### AUFGABEN
[a] Beantworte zum Text über die deutsch-niederländischen Fußballspiele diese Fragen:
(i) Wann und mit welchem Ergebnis gewannen die Niederländer den letzten Vergleich?
(ii) In welcher Stadt spielte die deutsche Nationalelf am 24. April 1910?
(iii) Wie viele Tore schoss Uwe Seeler beim Spiel im Oktober 1959?
[b] Ändere im Text über die deutsch-niederländischen Fußballspiele das Stück von "von Günther Jakobsen14:42" bis "wird das nicht.": Schreib es noch einmal und setze dabei "Bildschirm" an die Stelle von "Fernseher".

### TEXTAUSZUG
>>>>

Nachbarn und Rivalen

von Günther Jakobsen14:42 Uhr | 20.11.2002

Den letzten Vergleich gewannen die Niederländer im Februar 2000 mit 2:1. Seitdem hat Deutschland den Vizeweltmeistertitel in Japan und Südkorea errungen - ein Turnier, das die Oranje-Kicker nur am Fernseher mitverfolgten. Dementsprechend motiviert werden sie alles daran setzen zu zeigen, dass sie sehr wohl fußballerisch mindestens gleichwertig sind. Ein gemütlicher Freundschaftskick wird das nicht.

Lange Tradition
Die lange Geschichte der Deutsch-Niederländischen Fußballvergleiche begann im Jahre 1910. Damals trat die Deutsche Nationalelf am 24. April in Arnheim an und unterlag mit 2:4. Auch das Rückspiel im Oktober des gleichen Jahres in Kleve ging mit 1:2 verloren. Erst im siebten Anlauf gelang der erste Erfolg, ein 1:0 im April 1924 vor 30.000 Zuschauern in Amsterdam. Schon damals beherrschten die Niederländer das Stilmittel „Abseitsfalle“, mit dem sie den Gegnern das Leben schwer macht, nahezu perfekt. 30-Mal wurden deutsche Angriffsbemühungen mit dem Abseitspfiff des Unparteiischen quittiert - nur einmal schnappte die Falle nicht zu. Dies nutzte Karl Auer (SpVgg Fürth) zum spielentscheidenden Treffer. Auch in der Folgezeit bis heute verliefen die Partien Deutschland-Niederlande immer recht eng, nie siegte ein Team mit mehr als zwei Toren Differenz. Bis auf eine Ausnahme. Im Oktober 1959 erwartete die von Sepp Herberger betreute DFB-Auswahl den westlichen Nachbarn - der holländische Sturm galt damals als die beste Angriffsreihe Europas - vor 62.000 erwartungsvollen Besuchern in Köln. Und die wurden nicht enttäuscht, die Stürmer trafen - allerdings nur die Deutschen. Mit 0:7 kassierten die Niederländer eine deftige Schlappe gegen eine kaum zu bremsende deutsche Elf, in der Uwe Seeler mit drei Torerfolgen herausragte.

<<<<

### MATERIAL
>>>>

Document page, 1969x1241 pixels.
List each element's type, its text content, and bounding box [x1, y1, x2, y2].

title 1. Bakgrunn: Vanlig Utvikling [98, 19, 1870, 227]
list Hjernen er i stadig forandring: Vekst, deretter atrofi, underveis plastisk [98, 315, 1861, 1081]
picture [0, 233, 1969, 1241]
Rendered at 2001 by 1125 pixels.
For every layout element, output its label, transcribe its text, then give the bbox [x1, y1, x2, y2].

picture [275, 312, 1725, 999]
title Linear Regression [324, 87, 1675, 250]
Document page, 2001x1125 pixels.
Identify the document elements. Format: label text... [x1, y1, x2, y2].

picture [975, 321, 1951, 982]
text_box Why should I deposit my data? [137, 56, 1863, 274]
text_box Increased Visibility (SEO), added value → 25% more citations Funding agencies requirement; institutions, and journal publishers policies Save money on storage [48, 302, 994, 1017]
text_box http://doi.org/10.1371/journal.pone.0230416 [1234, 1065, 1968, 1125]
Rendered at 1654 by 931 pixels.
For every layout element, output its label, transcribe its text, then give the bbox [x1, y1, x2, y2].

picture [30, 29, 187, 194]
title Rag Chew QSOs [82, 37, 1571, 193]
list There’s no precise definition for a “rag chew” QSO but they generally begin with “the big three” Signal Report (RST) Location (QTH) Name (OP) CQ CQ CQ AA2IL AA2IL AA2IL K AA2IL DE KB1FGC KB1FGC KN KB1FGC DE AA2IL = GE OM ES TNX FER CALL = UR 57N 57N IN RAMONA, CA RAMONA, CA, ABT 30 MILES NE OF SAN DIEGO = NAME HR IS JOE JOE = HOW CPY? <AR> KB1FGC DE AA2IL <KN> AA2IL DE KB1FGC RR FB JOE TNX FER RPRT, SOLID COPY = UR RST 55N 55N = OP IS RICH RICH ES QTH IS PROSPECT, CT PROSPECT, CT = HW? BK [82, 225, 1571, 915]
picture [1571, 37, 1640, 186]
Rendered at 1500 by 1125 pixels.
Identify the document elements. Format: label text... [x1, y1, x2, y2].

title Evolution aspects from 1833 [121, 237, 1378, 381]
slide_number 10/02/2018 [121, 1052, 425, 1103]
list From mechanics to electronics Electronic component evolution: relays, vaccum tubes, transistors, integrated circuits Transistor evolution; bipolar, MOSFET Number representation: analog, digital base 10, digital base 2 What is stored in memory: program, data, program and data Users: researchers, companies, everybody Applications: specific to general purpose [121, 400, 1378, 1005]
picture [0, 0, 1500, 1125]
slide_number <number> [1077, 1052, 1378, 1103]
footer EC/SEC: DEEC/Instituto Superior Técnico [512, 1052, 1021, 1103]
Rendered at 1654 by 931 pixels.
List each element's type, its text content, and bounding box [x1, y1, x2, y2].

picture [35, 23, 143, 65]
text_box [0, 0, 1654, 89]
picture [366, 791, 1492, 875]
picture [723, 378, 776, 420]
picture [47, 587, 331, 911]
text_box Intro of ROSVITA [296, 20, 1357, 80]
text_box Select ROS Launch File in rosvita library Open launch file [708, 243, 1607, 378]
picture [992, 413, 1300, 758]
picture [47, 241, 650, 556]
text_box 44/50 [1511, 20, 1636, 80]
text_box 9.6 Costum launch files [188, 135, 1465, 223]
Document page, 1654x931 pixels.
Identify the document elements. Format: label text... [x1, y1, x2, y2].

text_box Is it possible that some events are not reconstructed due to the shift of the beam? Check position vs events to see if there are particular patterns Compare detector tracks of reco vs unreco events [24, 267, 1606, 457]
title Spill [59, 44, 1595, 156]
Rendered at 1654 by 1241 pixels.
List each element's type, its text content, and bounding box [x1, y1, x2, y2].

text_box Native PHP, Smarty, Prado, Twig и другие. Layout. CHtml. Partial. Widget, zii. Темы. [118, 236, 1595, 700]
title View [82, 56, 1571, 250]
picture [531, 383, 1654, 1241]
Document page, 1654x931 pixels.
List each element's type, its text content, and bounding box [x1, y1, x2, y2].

<<<<

### DIE LÖSUNGEN
[a]
(i) Im Februar 2000 mit 2:1
(ii) In Arnheim
(iii) Drei Tore

[b]
von Günther Jakobsen14:42 Uhr | 20.11.2002

Den letzten Vergleich gewannen die Niederländer im Februar 2000 mit 2:1. Seitdem hat Deutschland den Vizeweltmeistertitel in Japan und Südkorea errungen - ein Turnier, das die Oranje-Kicker nur am Bildschirm mitverfolgten. Dementsprechend motiviert werden sie alles daran setzen zu zeigen, dass sie sehr wohl fußballerisch mindestens gleichwertig sind. Ein gemütlicher Freundschaftskick wird das nicht.